The performance of energy stocks over the last two years has been a turnaround story. During the depths of the Covid-19 lockdowns, a number of energy producers had to drop their dividends and slash their profit projections as global consumers stayed indoors and used less energy. Energy became cheap and US oil prices even turned negative due to storage fears. Underinvestment in oil and energy storage during this time led to cutbacks in oil and energy production as the world required less.
Fast forward to now, we seem to be living the consequences of these decisions with energy inventories sapped. Russia’s invasion of Ukraine in February has further fanned the flames and led to shortages of natural gas in Europe. In turn, oil and electricity prices have risen massively for consumers and buyers. New forecasts further predict that the consumer energy price cap in the UK could rise by an eye-watering 50% in October 2022 as wholesale energy prices remain high.
Politicians and governments are intervening with windfall taxes on energy companies who are gaining from this period of high prices. In response to the crisis, OPEC+ announced in early June that they would boost energy production, but this has had little impact on oil prices which remain well over $100 per barrel. Market participants have been buoyed by the MSCI World Energy Index rising 21% since the start of this year (data at market close on 22.06.22). Multinational oil and gas companies BP and Shell have also seen their share prices increase by 11% and 23% respectively.
What happens next?
Energy costs continue to be of high concern across the globe as high prices impact global inflation and hurt economies. Many expect high prices to continue into 2023 as governments and buyers wrestle with continued shortages. Global leaders have discussed boosting energy supplies by increasing nuclear and renewable energy production, but these projects can take a number of years to come to fruition.

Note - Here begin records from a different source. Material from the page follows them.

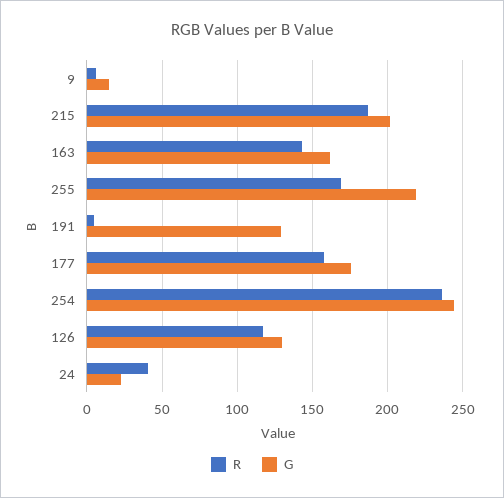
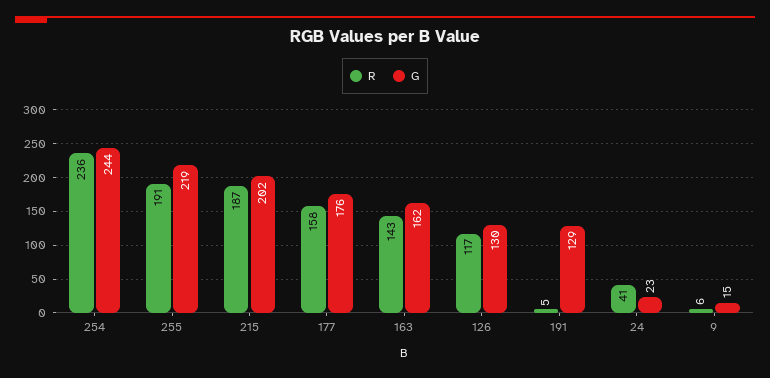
R, 255: 170 -> 191

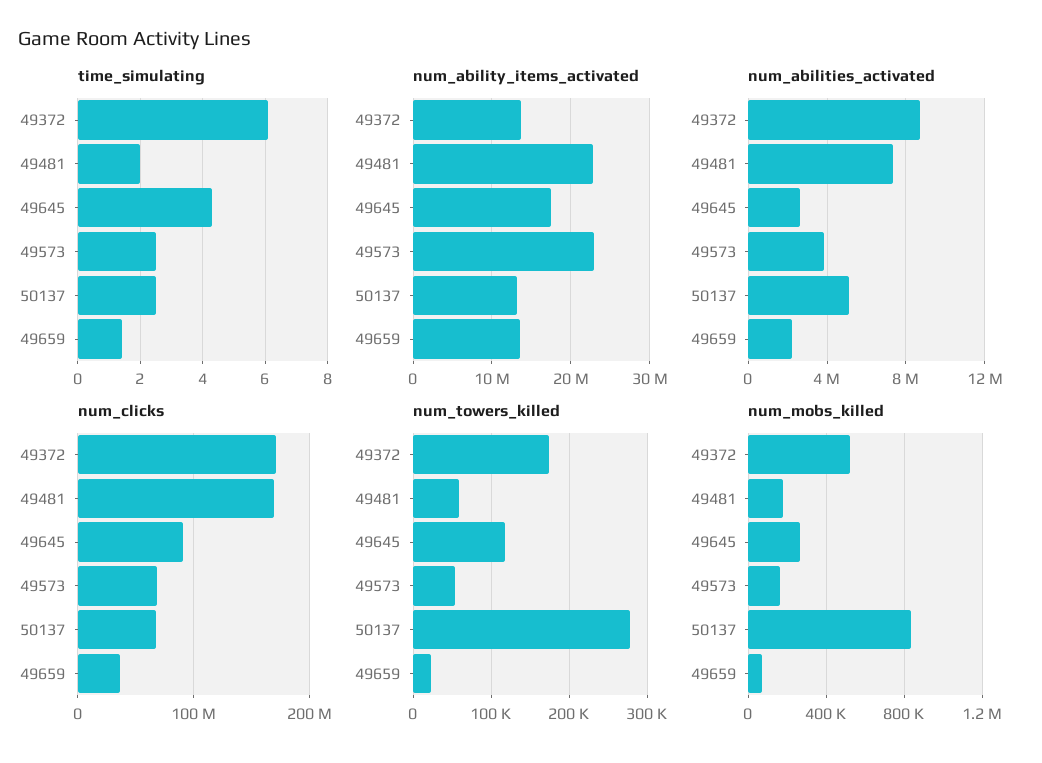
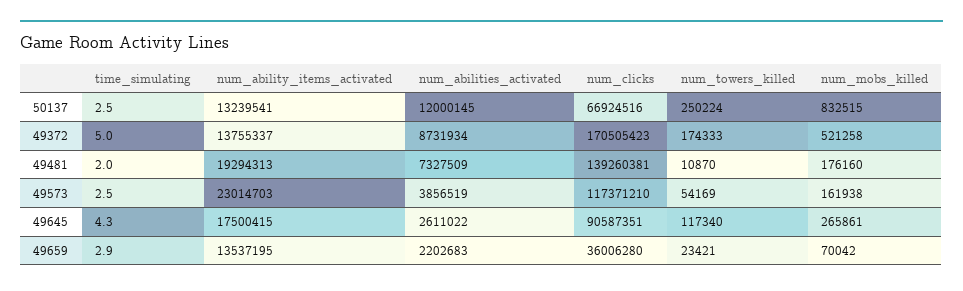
time_simulating, 49372: 6 -> 5
time_simulating, 49659: 1.5 -> 2.9
num_ability_items_activated, 49481: 23000000 -> 19294313
num_abilities_activated, 50137: 5000000 -> 12000145
num_clicks, 49481: 170000000 -> 139260381
num_clicks, 49573: 70000000 -> 117371210
num_towers_killed, 49481: 60000 -> 10870
num_towers_killed, 50137: 280000 -> 250224

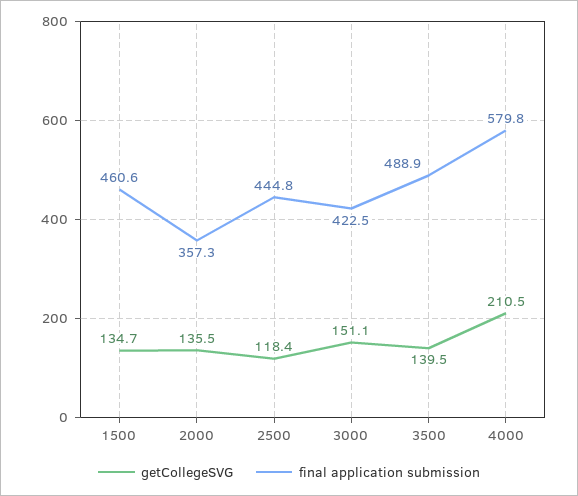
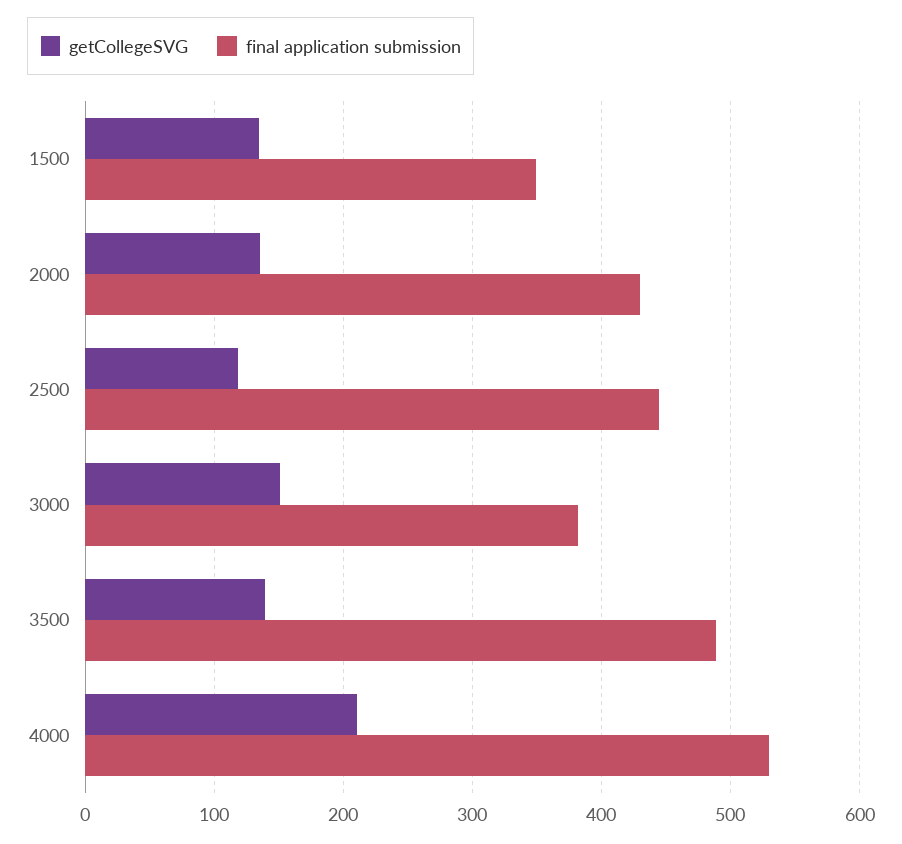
final application submission, 1500: 460.6 -> 350
final application submission, 2000: 357.3 -> 430
final application submission, 3000: 422.5 -> 380
final application submission, 4000: 579.8 -> 530

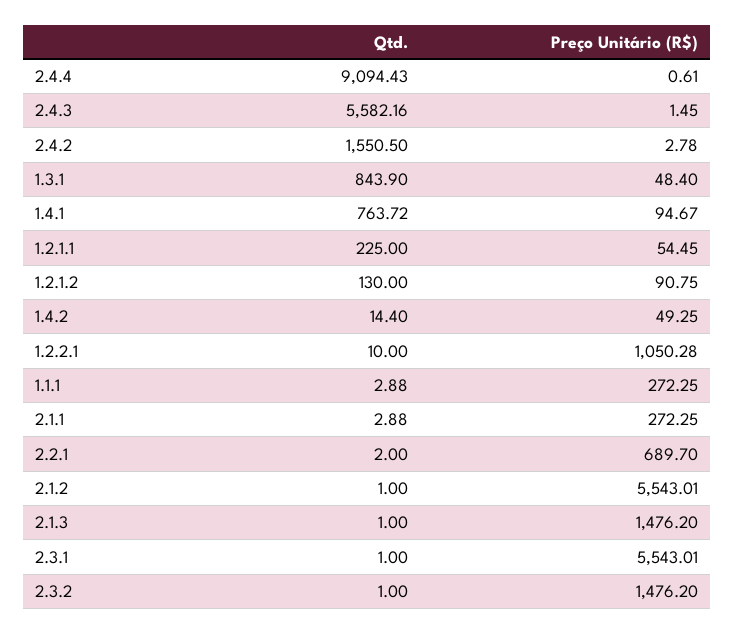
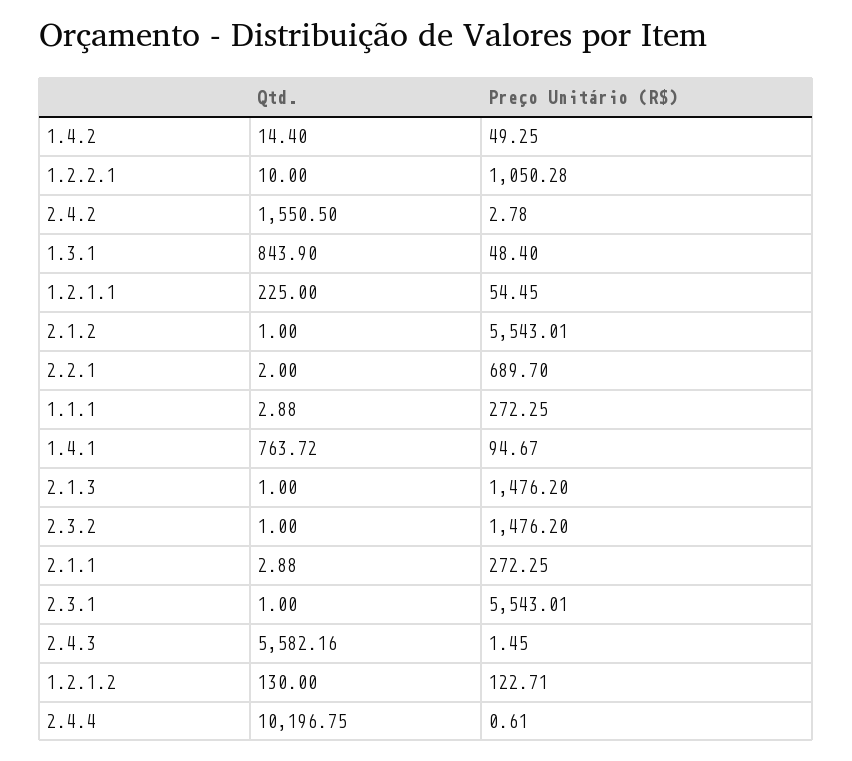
Qtd., 2.4.4: 9094.43 -> 10196.75
Preço Unitário (R$), 1.2.1.2: 90.75 -> 122.71

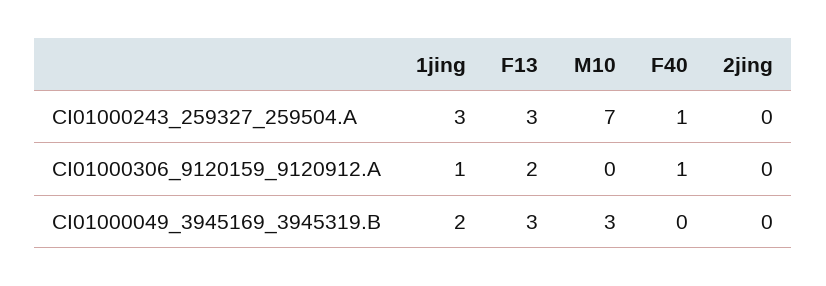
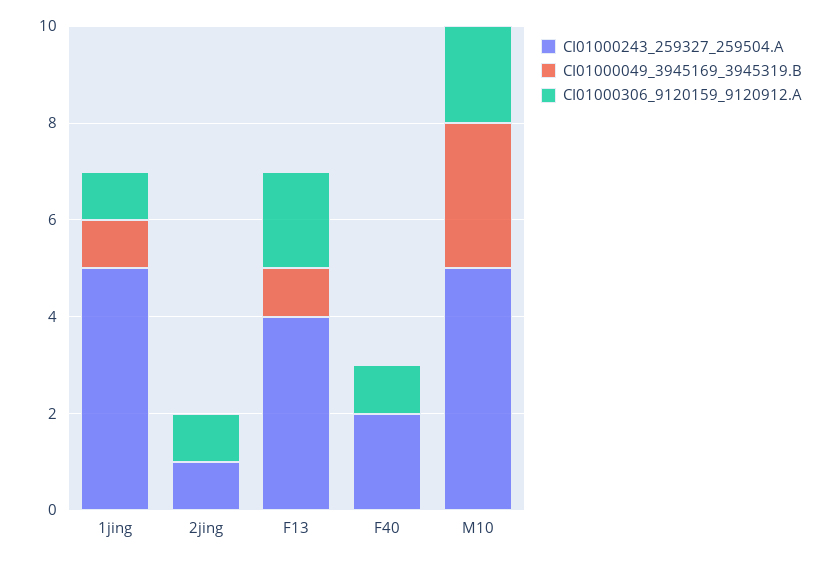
CI01000243_259327_259504.A, 1jing: 3 -> 5
CI01000243_259327_259504.A, F13: 3 -> 4
CI01000243_259327_259504.A, M10: 7 -> 5
CI01000243_259327_259504.A, F40: 1 -> 2
CI01000243_259327_259504.A, 2jing: 0 -> 1
CI01000306_9120159_9120912.A, M10: 0 -> 2
CI01000306_9120159_9120912.A, 2jing: 0 -> 1
CI01000049_3945169_3945319.B, 1jing: 2 -> 1
CI01000049_3945169_3945319.B, F13: 3 -> 1

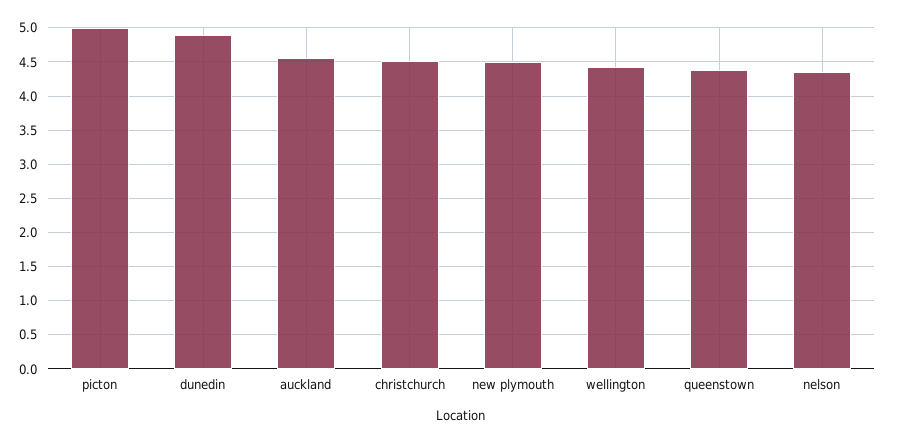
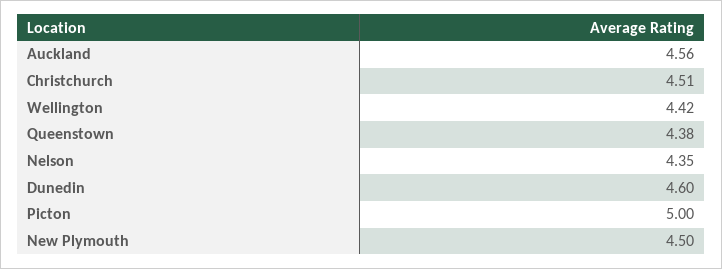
dunedin: 4.9 -> 4.6

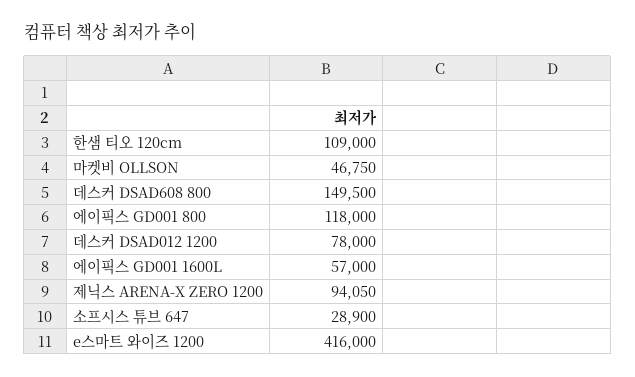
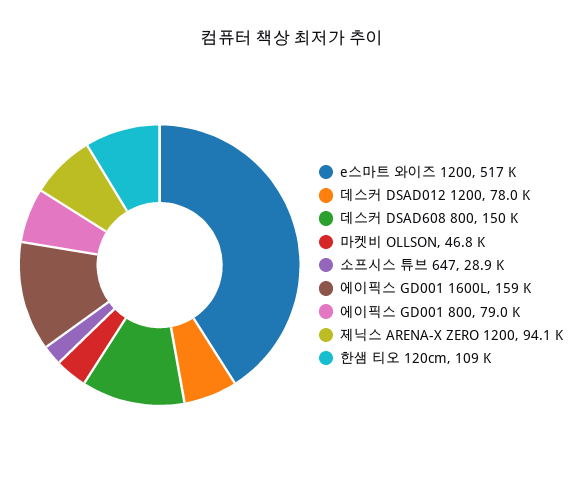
에이픽스 GD001 800: 118000 -> 79000
에이픽스 GD001 1600L: 57000 -> 159000
e스마트 와이즈 1200: 416000 -> 517000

For those trading energy stocks, upcoming financial results will offer a snapshot of the sector’s performance and expectations for the months ahead. Shell will be announcing its second-quarter results and dividend on the 28 July with BP following suit on 2 August. Furthermore, the IEA will publish its monthly Oil Market Report on 13 July which will analyse trends within oil markets and track the latest developments in supply and demand.